Table 1 represents five rows—out of hundreds of rows—that represent today’s (10/8/22) option prices for an S&P 500 option that expires approximately one year from now. Because we want this option to give us growth on our client’s money from where the market is today (3,639), we need to find the “strike price” that is close to that number. In other words, we want to buy an “at the money” call option. So, we need to see what options sellers are “asking” for these options. It appears that we can buy an option for $432.10 on a S&P 500 value of 3,625. This call option represents a whopping 11.92 percent (432.10 divided by 3,625) of the “Notional Value” that is linked to the market! We have a problem here because our options budget is only 4.76 percent.

No fear, there is a solution here. That solution is that we can buy this option but then immediately sell another option that will give us back approximately 7.16 percent. This will ensure that our net options cost is only 4.76 percent. In other words, by us buying an option for 11.92 percent and selling one for 7.16 percent, our total net cost will be our options budget of 4.76 percent (11.92 percent-7.16 percent=4.76 percent).

So above, let’s buy the “at the money” option for 11.92 percent of the “notional value.”

**Selling a Call Option**

As you can see in the options pricing tables, the higher the “strike price” on call options, the cheaper they are. It is because the “strike price” represents the point in time where the option purchaser actually starts making money. Hence, “in the money.” So, if we are selling a call option, we want to go as far down the “strike price” as we can. This is because when the market increases to that number, that is the point that we will be giving the upside to somebody else! Ideally, we would just purchase the option that we already did above and not have to sell a call option. However, we don’t have the large call option budget to do that, therefore we must sacrifice some upside. So, let’s go down the list and see what we need to sell. We need to produce about $259.55 (7.16 percent of 3,625) so that we net out to our 4.76 percent budget.

We found something close! We can sell an option for $257.20 at a strike price of 3,950. What does this mean?

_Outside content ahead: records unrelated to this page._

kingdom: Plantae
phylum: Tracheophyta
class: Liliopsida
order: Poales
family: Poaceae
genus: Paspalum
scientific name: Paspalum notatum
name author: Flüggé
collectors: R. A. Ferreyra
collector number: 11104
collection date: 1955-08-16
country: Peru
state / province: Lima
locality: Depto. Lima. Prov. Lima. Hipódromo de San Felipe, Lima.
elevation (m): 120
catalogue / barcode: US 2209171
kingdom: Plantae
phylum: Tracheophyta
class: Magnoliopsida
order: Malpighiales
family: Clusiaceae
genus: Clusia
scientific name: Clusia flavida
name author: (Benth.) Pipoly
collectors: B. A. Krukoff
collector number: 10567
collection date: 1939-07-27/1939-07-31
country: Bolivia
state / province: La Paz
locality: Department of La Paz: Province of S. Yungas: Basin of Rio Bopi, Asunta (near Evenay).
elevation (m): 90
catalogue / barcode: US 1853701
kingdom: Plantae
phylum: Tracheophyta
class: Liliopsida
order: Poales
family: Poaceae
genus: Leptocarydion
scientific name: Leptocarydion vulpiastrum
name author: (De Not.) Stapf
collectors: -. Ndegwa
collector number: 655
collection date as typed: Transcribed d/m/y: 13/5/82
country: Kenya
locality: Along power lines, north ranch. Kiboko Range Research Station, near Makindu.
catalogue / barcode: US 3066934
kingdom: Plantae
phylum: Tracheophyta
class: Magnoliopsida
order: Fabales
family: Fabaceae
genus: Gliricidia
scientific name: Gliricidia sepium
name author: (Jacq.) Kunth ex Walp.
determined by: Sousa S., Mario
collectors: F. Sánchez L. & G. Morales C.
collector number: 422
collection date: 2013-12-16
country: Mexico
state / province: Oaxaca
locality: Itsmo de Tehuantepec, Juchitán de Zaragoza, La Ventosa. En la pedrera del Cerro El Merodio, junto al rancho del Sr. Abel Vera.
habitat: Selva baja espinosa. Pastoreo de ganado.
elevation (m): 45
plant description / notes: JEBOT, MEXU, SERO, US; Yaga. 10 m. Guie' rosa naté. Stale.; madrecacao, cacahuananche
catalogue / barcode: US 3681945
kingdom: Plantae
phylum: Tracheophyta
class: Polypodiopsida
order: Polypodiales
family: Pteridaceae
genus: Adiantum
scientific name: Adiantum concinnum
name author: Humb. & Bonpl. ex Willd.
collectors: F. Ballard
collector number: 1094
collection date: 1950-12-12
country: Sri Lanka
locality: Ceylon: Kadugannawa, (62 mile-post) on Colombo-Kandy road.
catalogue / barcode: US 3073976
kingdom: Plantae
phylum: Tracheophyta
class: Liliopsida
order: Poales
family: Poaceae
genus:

- We netted out to a cost of $174.90 (Paid $432.10—Sold $257.20). This represents something very close to our call option budget—4.82 percent (174.90 divided by 3,625)
- We just created a product with an approximate “cap” of nine percent. This is because we are participating in the upside of the market starting at 3,625 and handing off the upside “participation” in the market once it crosses over 3,950. 3,950 is approximately nine percent (8.97 percent technically) higher than 3,625.

What we have just done is created an indexed annuity that:

- Guarantees the client’s money will never be lost. This is because the carrier has the bonds that grow back the money to $100,000 every year, assuming rates stay the same.
- Gives the shareholders their IRR, assuming rates stay the same.
- Gives the carrier a 4.76 percent call option budget to buy the call options after they expire every year, assuming rates stay the same.
- Gives the carrier upside potential of nine percent that they can pass through to the client in the form of a “cap.”
- Pays the agent a seven percent commission.

Although my calculations are my own calculations and not specific to a carrier, the product I just explained with those caps, commission rates, etc, really does exist today. So, those calculations are not pie in the sky.

Technically, one of my favorite products is the same as what I laid out here, except the A-rated carrier just announced a cap increase to 10.5 percent for premiums over $100k! How can they do that? Numerous ways. Maybe the carrier is demanding less spread for themselves. Or maybe the carrier is able to get investments at higher yields than my six percent. Both of these would mean more call option budget.

I am fully cognizant that this was a three-coffee article for you to read, but I promise you, if you are serious about indexed products, this article will help you in the future when it comes to answering questions about “How do the carriers do it?.”